Tanada Peak


Facts


  • Seismically Monitored: No
  • Color Code: UNASSIGNED
  • Alert Level: UNASSIGNED
  • Elevation: 1630m (5347ft)
  • Latitude: 62.302
  • Longitude: -143.506
  • Smithsonian VNum:
  • Nearby Towns:
    • Slana 32 mi (51 km) NW
    • Chistochina 41 mi (66 km) NW
    • Mentasta Lake 44 mi (72 km) NW
    • Chisana 50 mi (80 km) SE
    • Gakona 58 mi (93 km) SW

Description

From Wood and Kienle (1990) [1] : "Tanada Peak is the erosional remnant of an andesitic shield volcano that contained an oval-shaped summit caldera , ~8 km long x 6 km wide. Very little of the original shield, which covered more than 400 square km, remains; rugged Tanada Peak, highest point on the volcano, is composed entirely of flat-lying intracaldera? flows.
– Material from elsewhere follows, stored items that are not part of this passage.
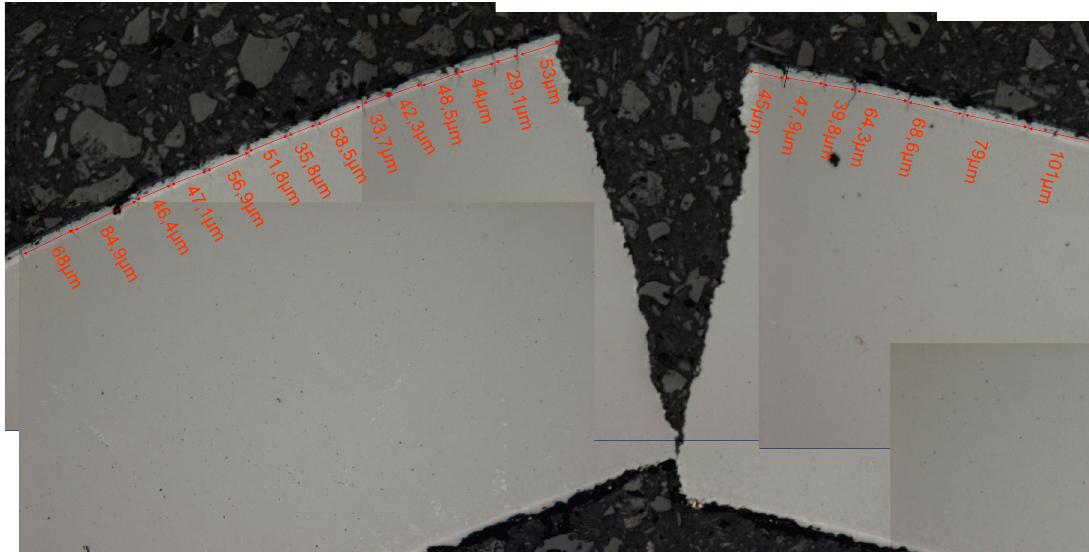
Fig. 4. Crack nucleation and crack spacing at outer diameter equatorial location of CCT1 after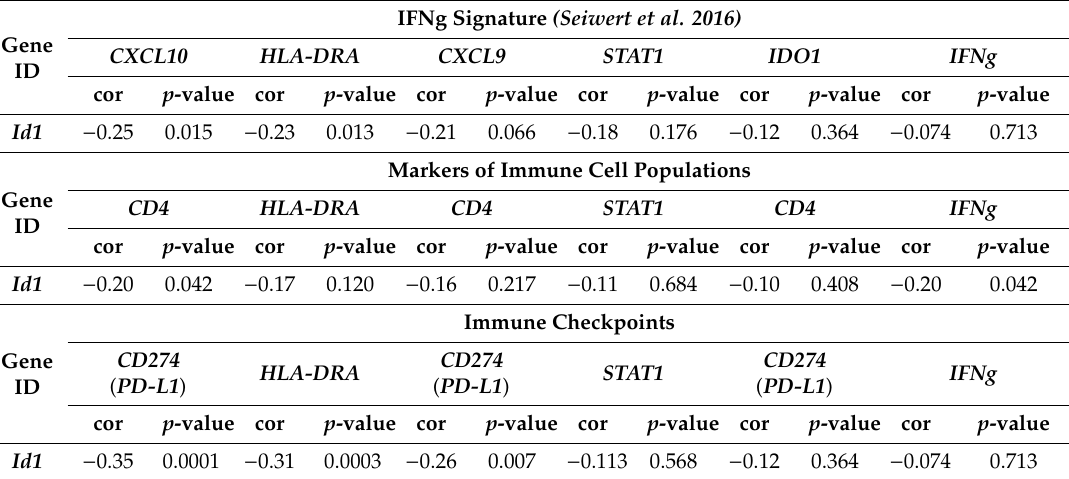
Table 1. Id1 expression correlation with immune response markers in the TCGA data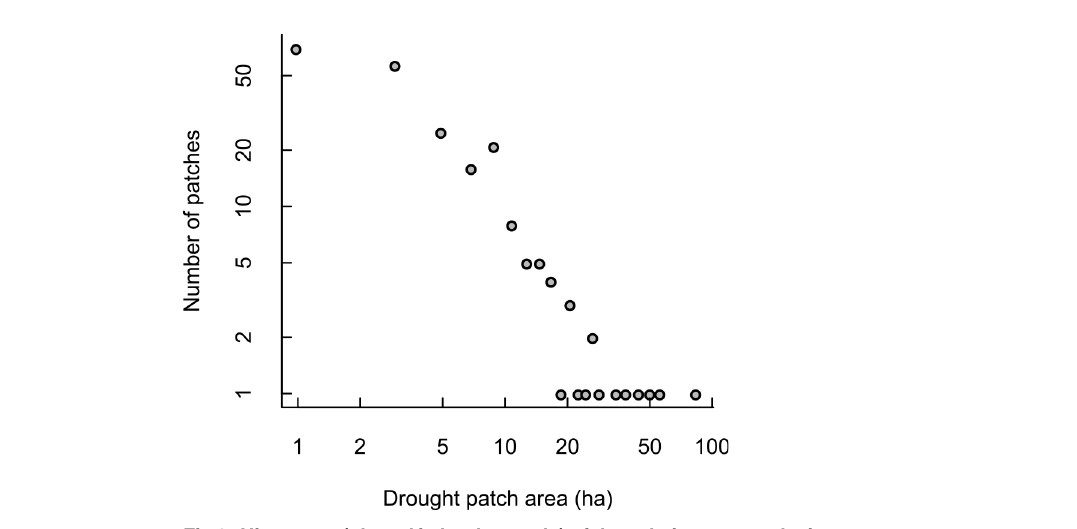
Fig 2. Histogram (plotted in log-log scale) of drought impact patch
Tanada was built on a thick sequence of andesitic flows, flow breccias, and laharic deposits probably of late Pliocene to early Pleistocene age. A riftlike chain of younger basalt and basaltic andesite cones mantles part of the northern flank of the shield, and much of the volcano's southern flank is covered by flows and pyroclastic deposits from younger unmapped eruptive centers.
"Tanada shield lavas consist chiefly of thin (<10 m) andesite flows that dip 1 to 20 degrees away from the summit area. The summit caldera, of apparent non-explosive origin, is filled with >900 m of massive, flat-lying andesite flows and dacitic agglutinates. The dacitic rocks are restricted to the uppermost part of the caldera fill, suggesting a temporally related change in magma chemistry. A few post-caldera dikes are either andesitic or dacitic in composition. The caldera wall dips 20 to 50 degrees inward and is mantled locally by thin pyroclastic beds and rubbly breccias. Most of the remaining exposed wall is composed of the older andesite sequence; only on the east side of the volcano, and locally elsewhere, are shield lavas still present in the wall."

Name Origin

Tanada Peak was named in 1902 by D.C. Witherspoon, for nearby Tanada Lake. "Tanada Lake" is a Native name reported by W.J. Peters in 1899 (Orth, 1971).


References Cited

[1] Volcanoes of North America: United States and Canada, 1990

Wood, C. A., and Kienle, Juergen, (eds.), 1990, Volcanoes of North America: United States and Canada: New York, Cambridge University Press, 354 p.